Allá, justo después de donde rompían las olas, había un lugar muy satisfactorio donde permanecer. Vaintè flotaba con su cuerpo sumergido y la cabeza fuera del agua. Las olas se alzaban y caían bajo ella con un relajante movimiento de vaivén, avanzando desde el océano en firme sucesión. Alzándola, pasando por encima, retorciéndose y chocando contra la arena en un blanco espumear. Cuando las olas se alzaban al máximo miraba hacia la orilla y podía ver más allá del verde muro de la jungla hacia una cadena de grises montañas muy tierra adentro. ¿Las había visto antes? No podía recordarlo; no importaba. Abrió las aletas de su nariz y sopló para limpiarlas de agua, inhaló una y otra vez. Las membranas transparentes se deslizaron sobre sus ojos cuando se sumergió bajo el agua, buceó profundamente.
Más y más profundamente, hasta que el agua se oscureció y la superficie fue un distante brillo espejeante muy por encima de ella. Era una nadadora resistente ahora, casi parte del mundo subacuático. Los lechos de algas estaban justo debajo de ella, saludándola con sus ondulaciones en las subcorrientes de la orilla. Allí se refugiaban pequeños peces, que se escabulleron como flechas hacia la seguridad cuando avanzó hacia ellos. No valía la pena perseguirlos. Frente a ella vio algo mejor, un gran banco de planos peces multicolores que avanzaban como un arco iris submarino. Vaintè giró sobre sí misma y pateó en su dirección, con los brazos extendidos, la cola y las piernas agitándose al unísono para empujarla hacia delante.
Oscuras formas se lanzaron hacia las profundidades ante ella. Giró a un lado; no era la única que había visto los peces. Más de una vez se había visto perseguida por grandes predadores y había tenido que escapar nadando hacia la playa. ¿Eran los mismos? No, eran más pequeños y más numerosos, y de alguna forma familiares. Durante demasiado tiempo había existido en un estado intemporal, viendo sin pensar, sin hacer ningún esfuerzo para analizar racionalmente lo que había delante de sus ojos, de modo que al principio no los reconoció.
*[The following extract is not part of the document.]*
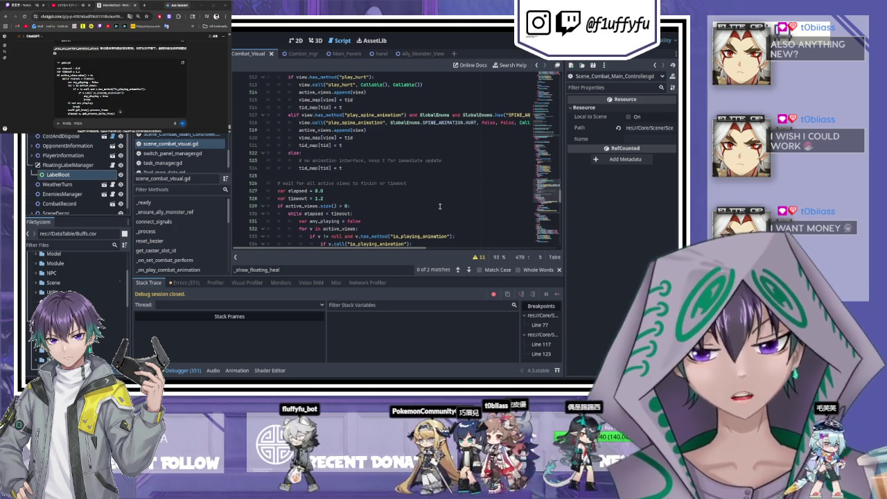
{"action": "scroll", "coordinate": [305, 171], "scroll_direction": "down", "scroll_amount": 1}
Flotando inmóvil en el agua, con un débil hilillo de burbujas brotando de sus fosas nasales, observó mientras se aproximaban. Sólo cuando estuvieron muy cerca se dio cuenta de que estaba contemplando a otras yilanè.
El dolor en su pecho y la creciente oscuridad ante sus ojos la obligaron a darse cuenta de que llevaba demasiado tiempo sumergida y la empujaron hacia la superficie en busca de aire. El shock de ver yilanè en aquel lugar vacío desgarró la bruma que ensombrecía su mente, ociosa durante tanto tiempo. Un efenburu de jóvenes en el mar, llegadas hasta aquí desde alguna distante ciudad, eso debía ser. Pero los jóvenes elininyil nunca se aventuraban tan lejos de sus playas del nacimiento. Y había algo más, algo diferente. Esas criaturas eran demasiado grandes para ser un efenburu que aún no había emergido. Eran adultas. Y, si así era…, ¿qué estaban haciendo allí?
Una cabeza asomó a la superficie cerca de ella, luego otra y otra. Del mismo modo que ella las había visto, también la habían visto a ella. Sin pensar, Vaintè giró en el agua y nadó hacia la orilla, lejos de su presencia. En la línea de resaca, se arrastró por la arena, luego luchó contra las olas que la empujaban hacia atrás en dirección a la familiar playa más allá. Cuando sus pies abandonaron la arena y pisó barro, se detuvo y miró los árboles y el pantano delante de ella. ¿Qué estaba haciendo? ¿Qué era lo que deseaba hacer? ¿Estaba huyendo de ellas?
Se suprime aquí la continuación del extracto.